LIDO DI CAMAIORE, Italy (VN) — Team Dimension Data says Mark Cavendish can manage his road and Olympic dreams after his performance in last weekend’s track world championships in London.
Cavendish started the Tirreno-Adriatico stage race Wednesday in Italy in preparation for Milano-Sanremo. He will then take aim at the Tour de France and if selected, the omnium at the Rio de Janeiro Olympics.
“He’ll start,” team manager Brian Smith said of Milano-Sanremo, to be held March 19. “He’s a favorite and could potentially win again. It’s important for him. We are still a ways from the Olympics. There’s distance in the event, but it’s not a brutal event. I don’t think it’ll take a lot out of him.
“It’s not too difficult [to balance the road and track plans] if we work together, which we are. I have a good relationship with [British Cycling’s technical director] Shane Sutton. We will do what’s best for Mark Cavendish, which is also good for our sponsors because I think our sponsors would like to have an Olympic champion as well.”

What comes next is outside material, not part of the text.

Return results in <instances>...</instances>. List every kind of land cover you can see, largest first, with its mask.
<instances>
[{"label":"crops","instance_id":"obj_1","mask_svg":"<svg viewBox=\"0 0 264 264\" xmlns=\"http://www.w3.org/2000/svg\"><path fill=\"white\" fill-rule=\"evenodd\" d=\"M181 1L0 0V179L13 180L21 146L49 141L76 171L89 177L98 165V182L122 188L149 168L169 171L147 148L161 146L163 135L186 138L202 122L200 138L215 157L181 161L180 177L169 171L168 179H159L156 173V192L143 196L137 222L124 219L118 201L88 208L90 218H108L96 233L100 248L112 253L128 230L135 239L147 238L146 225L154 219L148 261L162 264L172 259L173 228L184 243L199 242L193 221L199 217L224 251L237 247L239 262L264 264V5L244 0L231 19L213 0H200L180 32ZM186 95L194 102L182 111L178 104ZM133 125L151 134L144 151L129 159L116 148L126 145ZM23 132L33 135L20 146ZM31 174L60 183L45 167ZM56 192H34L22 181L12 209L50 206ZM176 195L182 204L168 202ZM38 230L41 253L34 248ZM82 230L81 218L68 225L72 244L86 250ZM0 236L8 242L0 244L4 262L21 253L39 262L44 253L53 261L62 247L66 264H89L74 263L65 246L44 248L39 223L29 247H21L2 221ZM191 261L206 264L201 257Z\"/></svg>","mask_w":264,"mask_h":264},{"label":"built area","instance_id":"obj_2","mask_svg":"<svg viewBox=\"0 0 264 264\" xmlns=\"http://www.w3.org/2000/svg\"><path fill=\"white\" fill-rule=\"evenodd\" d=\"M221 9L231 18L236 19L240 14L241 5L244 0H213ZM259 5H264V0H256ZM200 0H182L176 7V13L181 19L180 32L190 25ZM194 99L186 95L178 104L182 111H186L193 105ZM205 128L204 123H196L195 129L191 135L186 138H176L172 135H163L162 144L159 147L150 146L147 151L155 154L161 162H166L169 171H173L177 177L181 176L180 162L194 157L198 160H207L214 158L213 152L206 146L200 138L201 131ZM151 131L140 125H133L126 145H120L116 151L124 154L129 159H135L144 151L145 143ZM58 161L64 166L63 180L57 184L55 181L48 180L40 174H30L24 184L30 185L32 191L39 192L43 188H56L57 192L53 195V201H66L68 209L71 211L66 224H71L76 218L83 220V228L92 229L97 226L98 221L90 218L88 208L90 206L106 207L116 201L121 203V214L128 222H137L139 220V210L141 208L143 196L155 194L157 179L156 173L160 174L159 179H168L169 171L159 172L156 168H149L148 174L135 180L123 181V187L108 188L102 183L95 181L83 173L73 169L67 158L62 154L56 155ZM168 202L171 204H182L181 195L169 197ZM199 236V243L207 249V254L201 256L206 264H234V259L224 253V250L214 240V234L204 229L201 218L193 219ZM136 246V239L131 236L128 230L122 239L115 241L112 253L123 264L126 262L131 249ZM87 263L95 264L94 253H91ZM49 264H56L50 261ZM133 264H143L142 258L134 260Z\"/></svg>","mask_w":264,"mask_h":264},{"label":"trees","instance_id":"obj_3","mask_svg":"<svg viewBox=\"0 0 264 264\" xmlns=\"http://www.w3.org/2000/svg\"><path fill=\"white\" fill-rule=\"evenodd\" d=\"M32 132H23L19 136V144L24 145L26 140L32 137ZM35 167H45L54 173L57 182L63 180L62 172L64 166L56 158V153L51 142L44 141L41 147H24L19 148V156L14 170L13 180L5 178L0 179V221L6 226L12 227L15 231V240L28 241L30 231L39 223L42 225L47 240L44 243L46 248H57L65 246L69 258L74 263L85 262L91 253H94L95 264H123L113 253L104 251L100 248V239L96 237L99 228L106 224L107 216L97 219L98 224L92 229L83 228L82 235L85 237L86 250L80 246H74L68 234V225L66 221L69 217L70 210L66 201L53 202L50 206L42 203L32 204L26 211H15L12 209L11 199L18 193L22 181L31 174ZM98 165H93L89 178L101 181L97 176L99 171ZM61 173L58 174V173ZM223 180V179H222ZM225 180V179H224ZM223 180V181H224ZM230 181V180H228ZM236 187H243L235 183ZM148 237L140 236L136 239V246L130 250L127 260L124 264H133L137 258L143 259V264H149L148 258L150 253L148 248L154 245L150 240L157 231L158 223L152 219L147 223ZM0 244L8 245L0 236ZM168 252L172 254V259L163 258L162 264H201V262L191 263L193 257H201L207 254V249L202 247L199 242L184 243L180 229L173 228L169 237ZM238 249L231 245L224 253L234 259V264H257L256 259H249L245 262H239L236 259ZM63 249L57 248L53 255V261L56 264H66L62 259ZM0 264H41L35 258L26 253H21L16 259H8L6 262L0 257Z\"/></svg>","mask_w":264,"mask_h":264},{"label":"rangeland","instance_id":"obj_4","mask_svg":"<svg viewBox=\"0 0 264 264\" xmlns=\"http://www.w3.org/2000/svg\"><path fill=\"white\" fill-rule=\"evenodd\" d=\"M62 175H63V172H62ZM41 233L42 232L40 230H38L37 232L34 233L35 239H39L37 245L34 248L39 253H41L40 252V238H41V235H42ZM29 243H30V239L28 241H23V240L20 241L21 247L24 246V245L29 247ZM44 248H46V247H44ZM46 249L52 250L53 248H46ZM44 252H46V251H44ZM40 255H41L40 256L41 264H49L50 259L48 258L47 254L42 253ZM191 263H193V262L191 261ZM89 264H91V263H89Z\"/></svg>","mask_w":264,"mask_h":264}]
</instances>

Cavendish is aiming to add an Olympic gold medal to his palmarès that already includes 26 Tour de France stage wins, the 2009 Milano-Sanremo title, the 2011 world road race championship, and several other wins. He’s come up short twice before: In 2008, he raced the Madison in Beijing with Bradley Wiggins and in 2012, he led Great Britain in the London road race.
This year, he wants to represent Great Britain in the omnium. First, however, the national selectors must decide if he should race after placing sixth in the London worlds on Saturday when finishing on the podium was the goal. The spot could go to another rider, who would also serve as the fifth man in Great Britain’s powerful team pursuit.
“Given his race calendar, he prepared little for the track because the road is where he makes his money,” added Smith. “It was always going to be very difficult to have a start of the year like he did and then jump into the world championships with very little time on his low-profile bike. He will need to prepare a lot more for the Olympics. His numbers were good, his performances were good and it was topped off with a crazy Madison with Brad Wiggins. They just blew the roof off.”
Cavendish is due to let he selectors know in the next week if he wants to continue with his Olympic dream. He must also juggle responsibilities with new his Dimension Data team, which signed him to a lucrative contract for this season. Smith believes everything is possible, even racing three weeks of the Tour and then traveling to Rio for the two-day omnium that starts three weeks later on August 14. However, Smith said he is open to letting his sprint star leave the Tour early.
“If Mark feels good, he can take the [road and track] load. If he goes for the yellow jersey and has a great Tour at the start and wins stages, then we will look at it. If he doesn’t win stages early on, then we really will have to look at it. It’s not going to be an easy decision. We will do what’s best for Mark and for British Cycling.”